┌─ Material to process

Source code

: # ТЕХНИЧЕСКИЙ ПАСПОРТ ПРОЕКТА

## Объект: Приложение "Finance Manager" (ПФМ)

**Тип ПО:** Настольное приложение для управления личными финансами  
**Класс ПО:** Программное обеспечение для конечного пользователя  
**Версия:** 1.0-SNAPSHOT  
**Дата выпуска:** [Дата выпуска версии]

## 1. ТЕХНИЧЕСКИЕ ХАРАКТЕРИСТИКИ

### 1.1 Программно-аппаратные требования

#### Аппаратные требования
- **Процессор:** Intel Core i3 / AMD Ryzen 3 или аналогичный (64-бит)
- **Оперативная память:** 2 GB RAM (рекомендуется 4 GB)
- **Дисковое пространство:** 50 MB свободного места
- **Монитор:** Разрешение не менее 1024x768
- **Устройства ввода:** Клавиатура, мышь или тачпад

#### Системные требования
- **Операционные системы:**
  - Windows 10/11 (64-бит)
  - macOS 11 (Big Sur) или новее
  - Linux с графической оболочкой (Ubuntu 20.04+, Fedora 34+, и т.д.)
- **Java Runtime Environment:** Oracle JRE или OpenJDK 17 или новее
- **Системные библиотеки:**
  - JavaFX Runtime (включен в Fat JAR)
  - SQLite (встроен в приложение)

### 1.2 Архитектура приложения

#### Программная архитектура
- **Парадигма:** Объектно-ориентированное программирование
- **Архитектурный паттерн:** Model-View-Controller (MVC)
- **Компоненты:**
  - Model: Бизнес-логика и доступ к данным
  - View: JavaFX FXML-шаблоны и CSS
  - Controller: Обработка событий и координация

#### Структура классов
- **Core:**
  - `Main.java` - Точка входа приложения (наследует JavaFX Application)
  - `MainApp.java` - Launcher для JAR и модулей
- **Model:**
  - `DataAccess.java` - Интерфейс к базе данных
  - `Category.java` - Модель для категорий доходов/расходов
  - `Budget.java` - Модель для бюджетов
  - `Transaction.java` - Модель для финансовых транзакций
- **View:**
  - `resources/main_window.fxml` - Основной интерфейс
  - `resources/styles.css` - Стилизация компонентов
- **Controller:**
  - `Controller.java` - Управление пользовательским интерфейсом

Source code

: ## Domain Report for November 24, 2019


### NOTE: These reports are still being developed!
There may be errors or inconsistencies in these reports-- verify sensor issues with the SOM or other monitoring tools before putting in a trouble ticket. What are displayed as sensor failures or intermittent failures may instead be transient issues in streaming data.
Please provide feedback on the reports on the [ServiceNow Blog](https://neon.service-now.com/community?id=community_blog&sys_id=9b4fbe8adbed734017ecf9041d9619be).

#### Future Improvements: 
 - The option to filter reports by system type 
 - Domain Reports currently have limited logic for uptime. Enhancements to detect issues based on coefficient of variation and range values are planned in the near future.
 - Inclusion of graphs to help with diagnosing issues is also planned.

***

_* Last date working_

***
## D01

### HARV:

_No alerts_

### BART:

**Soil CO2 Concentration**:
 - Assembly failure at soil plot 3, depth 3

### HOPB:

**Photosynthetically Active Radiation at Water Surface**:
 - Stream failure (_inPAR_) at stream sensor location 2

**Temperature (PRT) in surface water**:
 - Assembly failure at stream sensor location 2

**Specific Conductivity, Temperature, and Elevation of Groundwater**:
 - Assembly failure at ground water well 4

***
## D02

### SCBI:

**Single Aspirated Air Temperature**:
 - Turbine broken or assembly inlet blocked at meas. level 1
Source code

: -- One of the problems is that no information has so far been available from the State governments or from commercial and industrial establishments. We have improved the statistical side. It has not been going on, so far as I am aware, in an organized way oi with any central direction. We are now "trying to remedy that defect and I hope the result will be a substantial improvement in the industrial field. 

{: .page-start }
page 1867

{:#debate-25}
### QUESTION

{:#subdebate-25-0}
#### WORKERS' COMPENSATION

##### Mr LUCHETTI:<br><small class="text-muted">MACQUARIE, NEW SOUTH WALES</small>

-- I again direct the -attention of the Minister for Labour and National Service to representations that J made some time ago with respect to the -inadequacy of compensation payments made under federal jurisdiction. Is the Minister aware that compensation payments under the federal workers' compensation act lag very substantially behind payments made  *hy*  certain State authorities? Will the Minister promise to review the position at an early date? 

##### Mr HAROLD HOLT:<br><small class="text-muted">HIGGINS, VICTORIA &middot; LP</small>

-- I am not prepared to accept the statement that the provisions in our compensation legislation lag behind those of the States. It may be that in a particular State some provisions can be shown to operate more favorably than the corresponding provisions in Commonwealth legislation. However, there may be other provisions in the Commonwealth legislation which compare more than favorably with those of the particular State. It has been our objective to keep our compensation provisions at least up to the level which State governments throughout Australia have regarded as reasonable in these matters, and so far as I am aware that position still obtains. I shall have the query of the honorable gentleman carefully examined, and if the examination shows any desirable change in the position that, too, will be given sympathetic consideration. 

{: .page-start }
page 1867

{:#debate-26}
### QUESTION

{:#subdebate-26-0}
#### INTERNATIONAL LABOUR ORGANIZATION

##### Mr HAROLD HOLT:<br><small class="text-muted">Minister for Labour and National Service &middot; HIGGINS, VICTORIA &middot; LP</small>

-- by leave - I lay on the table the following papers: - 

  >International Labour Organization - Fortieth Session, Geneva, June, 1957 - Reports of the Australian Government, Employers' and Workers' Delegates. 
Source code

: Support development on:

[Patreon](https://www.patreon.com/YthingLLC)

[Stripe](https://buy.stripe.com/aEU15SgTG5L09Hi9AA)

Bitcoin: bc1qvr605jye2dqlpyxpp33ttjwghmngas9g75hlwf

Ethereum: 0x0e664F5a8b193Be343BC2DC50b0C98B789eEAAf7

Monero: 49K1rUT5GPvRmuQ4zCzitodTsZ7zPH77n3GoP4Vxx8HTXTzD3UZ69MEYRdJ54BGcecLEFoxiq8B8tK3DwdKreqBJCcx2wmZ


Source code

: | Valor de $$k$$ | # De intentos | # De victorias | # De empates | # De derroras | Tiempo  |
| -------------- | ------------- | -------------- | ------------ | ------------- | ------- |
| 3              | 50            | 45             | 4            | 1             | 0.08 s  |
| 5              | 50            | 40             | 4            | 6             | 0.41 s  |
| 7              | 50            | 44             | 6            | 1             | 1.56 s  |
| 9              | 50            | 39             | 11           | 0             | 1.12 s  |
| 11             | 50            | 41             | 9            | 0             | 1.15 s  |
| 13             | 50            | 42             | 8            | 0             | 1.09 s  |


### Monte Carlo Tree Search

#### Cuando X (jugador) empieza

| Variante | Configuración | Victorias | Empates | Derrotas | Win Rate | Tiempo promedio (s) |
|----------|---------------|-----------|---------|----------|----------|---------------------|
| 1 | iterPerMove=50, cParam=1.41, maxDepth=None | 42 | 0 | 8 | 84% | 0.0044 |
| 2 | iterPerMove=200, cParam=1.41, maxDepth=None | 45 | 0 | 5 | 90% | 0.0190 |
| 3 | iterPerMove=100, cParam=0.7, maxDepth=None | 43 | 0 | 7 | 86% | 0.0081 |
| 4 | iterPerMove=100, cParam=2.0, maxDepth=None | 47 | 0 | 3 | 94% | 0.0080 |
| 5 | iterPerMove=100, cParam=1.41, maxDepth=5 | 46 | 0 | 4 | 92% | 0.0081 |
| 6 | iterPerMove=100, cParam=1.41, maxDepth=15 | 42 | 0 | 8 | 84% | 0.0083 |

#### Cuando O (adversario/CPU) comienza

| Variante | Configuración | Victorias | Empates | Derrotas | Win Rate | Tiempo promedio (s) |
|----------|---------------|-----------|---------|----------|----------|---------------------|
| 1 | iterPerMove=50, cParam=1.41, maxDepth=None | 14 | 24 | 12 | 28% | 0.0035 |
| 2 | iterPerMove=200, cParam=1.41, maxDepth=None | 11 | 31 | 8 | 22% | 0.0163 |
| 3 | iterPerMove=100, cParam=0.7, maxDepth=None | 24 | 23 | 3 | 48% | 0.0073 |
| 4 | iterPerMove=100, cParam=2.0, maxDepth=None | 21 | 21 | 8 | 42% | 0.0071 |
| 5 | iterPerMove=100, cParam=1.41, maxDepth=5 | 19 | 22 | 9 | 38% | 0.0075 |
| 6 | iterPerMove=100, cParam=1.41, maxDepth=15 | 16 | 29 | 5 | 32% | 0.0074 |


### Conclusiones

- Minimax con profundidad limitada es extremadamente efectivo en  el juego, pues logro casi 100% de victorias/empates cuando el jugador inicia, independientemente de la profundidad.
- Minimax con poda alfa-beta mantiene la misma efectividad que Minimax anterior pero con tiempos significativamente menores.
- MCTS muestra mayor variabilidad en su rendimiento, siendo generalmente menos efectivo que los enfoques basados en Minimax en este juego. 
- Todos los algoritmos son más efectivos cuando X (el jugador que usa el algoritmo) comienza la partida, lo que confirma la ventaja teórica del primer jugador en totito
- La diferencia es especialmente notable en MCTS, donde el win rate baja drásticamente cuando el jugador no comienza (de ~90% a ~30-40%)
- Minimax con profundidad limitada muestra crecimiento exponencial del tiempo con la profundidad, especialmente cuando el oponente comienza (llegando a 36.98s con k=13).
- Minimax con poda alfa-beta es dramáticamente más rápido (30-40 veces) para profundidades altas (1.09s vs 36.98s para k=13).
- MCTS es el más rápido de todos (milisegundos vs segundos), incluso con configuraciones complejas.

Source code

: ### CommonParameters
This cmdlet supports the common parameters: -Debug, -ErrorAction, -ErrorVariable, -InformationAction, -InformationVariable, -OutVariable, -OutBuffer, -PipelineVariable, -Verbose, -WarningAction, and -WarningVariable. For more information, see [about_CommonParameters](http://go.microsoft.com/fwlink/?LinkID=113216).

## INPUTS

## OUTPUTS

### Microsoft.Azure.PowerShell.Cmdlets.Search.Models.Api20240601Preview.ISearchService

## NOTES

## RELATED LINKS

└─

→ **To-do item**
Reproduce the data above verbatim, from its first line up to and including the line containing "### 1.1 Программно-аппаратные требования".

→ **Completed task**
Source code

: # ТЕХНИЧЕСКИЙ ПАСПОРТ ПРОЕКТА

## Объект: Приложение "Finance Manager" (ПФМ)

**Тип ПО:** Настольное приложение для управления личными финансами  
**Класс ПО:** Программное обеспечение для конечного пользователя  
**Версия:** 1.0-SNAPSHOT  
**Дата выпуска:** [Дата выпуска версии]

## 1. ТЕХНИЧЕСКИЕ ХАРАКТЕРИСТИКИ

### 1.1 Программно-аппаратные требования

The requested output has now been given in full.